- [Bloque de texto]
No me importó hacer la fila, a pesar de no tener un ejemplar para firmar. Las esperanzas de conocerlos ya no eran yermas, se nutrían cada vez que se desdibujaban las distancias entre los tres. En medio de esa evaporación de fanáticos, el cuadro se completó con la aparición de dos hermanos con profesiones contrastantes, pero unidos por el amor hacia la cultura, la música y las letras, motivo por el cual estaban presentes esa noche.
Uno, abogado de humor picaresco; el otro, un ingeniero mecánico con una seriedad fingida, que desacreditaba las bromas de su hermano a través de la expresión de vergüenza aparente. “Siempre me hace pasar penas”, murmuró, mientras una sonrisa apenas perceptible traicionaba su intento de reproche.
El abogado fue por una dosis de vino, que estaban ofreciendo en la inauguración, y regresó con una copa llena y un chiste: “Como le parece que cambié una copa vacía por una rellena”. Las carcajadas irrumpieron la solemnidad de la fila. El humorista no consagrado, repetía con ahínco una frase de Teresita que dio apertura al conversatorio: “Estamos hechos de música”, idea con la cual comulgó Bellón a su modo: “La música es vida. Yo no concibo vida sin música”.
En este ambiente casi íntimo, otro personaje completó el puzle de esa noche: Un miembro de la Academia de Historia de Pereira, quien, con cierta modestia, negaba ser historiador a pesar de que el peso de su título lo desmentía. Pero como buen contador de historias, traía bajo la manga una revelación: Hace 40 años, había organizado una fiesta en un bar de Pereira, y la pianista Teresita fue la encargada de animar la velada con su música.
Desde aquella noche, se selló un «noviazgo» simbólico entre ambos. Esto impulsó que en la Feria Teresita le dedicara unas palabras que leyó en voz alta: “Para mi novio eterno…” lo que dio pie al comentario agudo del abogado: “La historia sería otra si le hubieses dicho eso hace 40 años”. Todos estallamos en risas.
«Sí soy negra«
Acto seguido, Teresita sufrió un nuevo embate contra su identidad y color de piel. Esta vez por parte de una mujer blanca, visiblemente ebria. La señora se le acercó tambaleante, observándola con desdén, y soltó una frase cargada de ignorancia: “Oiga, pero usted no es negra. Yo tengo una negra trabajando en mi casa y no se parece a usted”.

- [Entradas de datos guardadas]
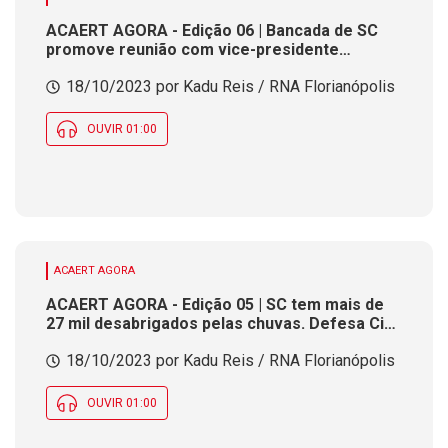
ACAERT AGORA - Edição 06 | Bancada de SC
promove reunião com vice-presidente
Alckmin sobre estragos causados pelas
18/10/2023 por Kadu Reis / RNA Florianópolis
chuvas. Estado anuncia leilão com 396 lotes
como veículos e sucatas. Defesa Civil emite
aviso para temporais isolados nesta quinta
OUVIR 01:00
(19)
ACAERT AGORA
ACAERT AGORA - Edição 05 | SC tem mais de
27 mil desabrigados pelas chuvas. Defesa Civil
orienta cuidados na volta das famílias para
18/10/2023 por Kadu Reis / RNA Florianópolis
casa. Justiça condena homem a 50 anos de
prisão por abuso sexual no Meio-Oeste
OUVIR 01:00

- [Consigna A]
Responde, según el bloque de texto, las siguientes preguntas:
(i) ¿Qué profesión tenía el hermano de humor picaresco?
(ii) ¿Hace cuántos años organizó la fiesta en un bar de Pereira el miembro de la Academia de Historia?
(iii) ¿Qué frase de Teresita dio apertura al conversatorio?
- [Consigna B] Escribe la continuación del bloque de texto sobre la noche con Teresita a partir de su última oración.

- [Respuesta A]
(i) Era abogado.
(ii) Hace 40 años.
(iii) "Estamos hechos de música".

- [Respuesta B]
Gómez, con la serenidad que solo da una vida enfrentando ese tipo de comentarios, le respondió con una suave pero firme voz: “Sí, soy negra. Mi madre también lo era y trabajó toda su vida…” El incómodo silencio que siguió, fue nuevamente interrumpido por el abogado que, a modo de defensa de la pianista, se dirigió a la agresora: “No se preocupe, señora, que a usted lo que le hace falta es un buen embetunado”.
Cabe mencionar que Teresa, desde muy pequeña, había enfrentado el racismo y clasismo que dominaban en la sociedad del siglo XX. Sin embargo, gracias a su extraordinario talento con el piano logró sobreponerse a los prejuicios que la rodeaban, y se convirtió en figura aclamada por el mundo, no solo por su virtuosismo, sino también por la batalla incansable que libró al ser una mujer negra en una atmósfera tan conservadora y retrógrada.
Esa noche, todos parecíamos embriagados, ya fuera por el vino o por la intensidad del momento que vivíamos. Solo faltaba un toque de justicia poética, que pronto llegó gracias al abogado, quien recitó un fragmento oportuno del poema «Embriagaos», escrito por el poeta maldito Charles Baudelaire: “Embriagaos sin cesar. Pero, ¿de qué? De vino, de poesía o de virtud, como os plazca. Pero embriagaos”.
Las palabras llegaron a los oídos de Teresita, quien, con una mirada de complicidad y felicidad, pidió que lo repitieran. Su expresión lo decía todo: ella también había elegido embriagarse, pero de música y dignidad.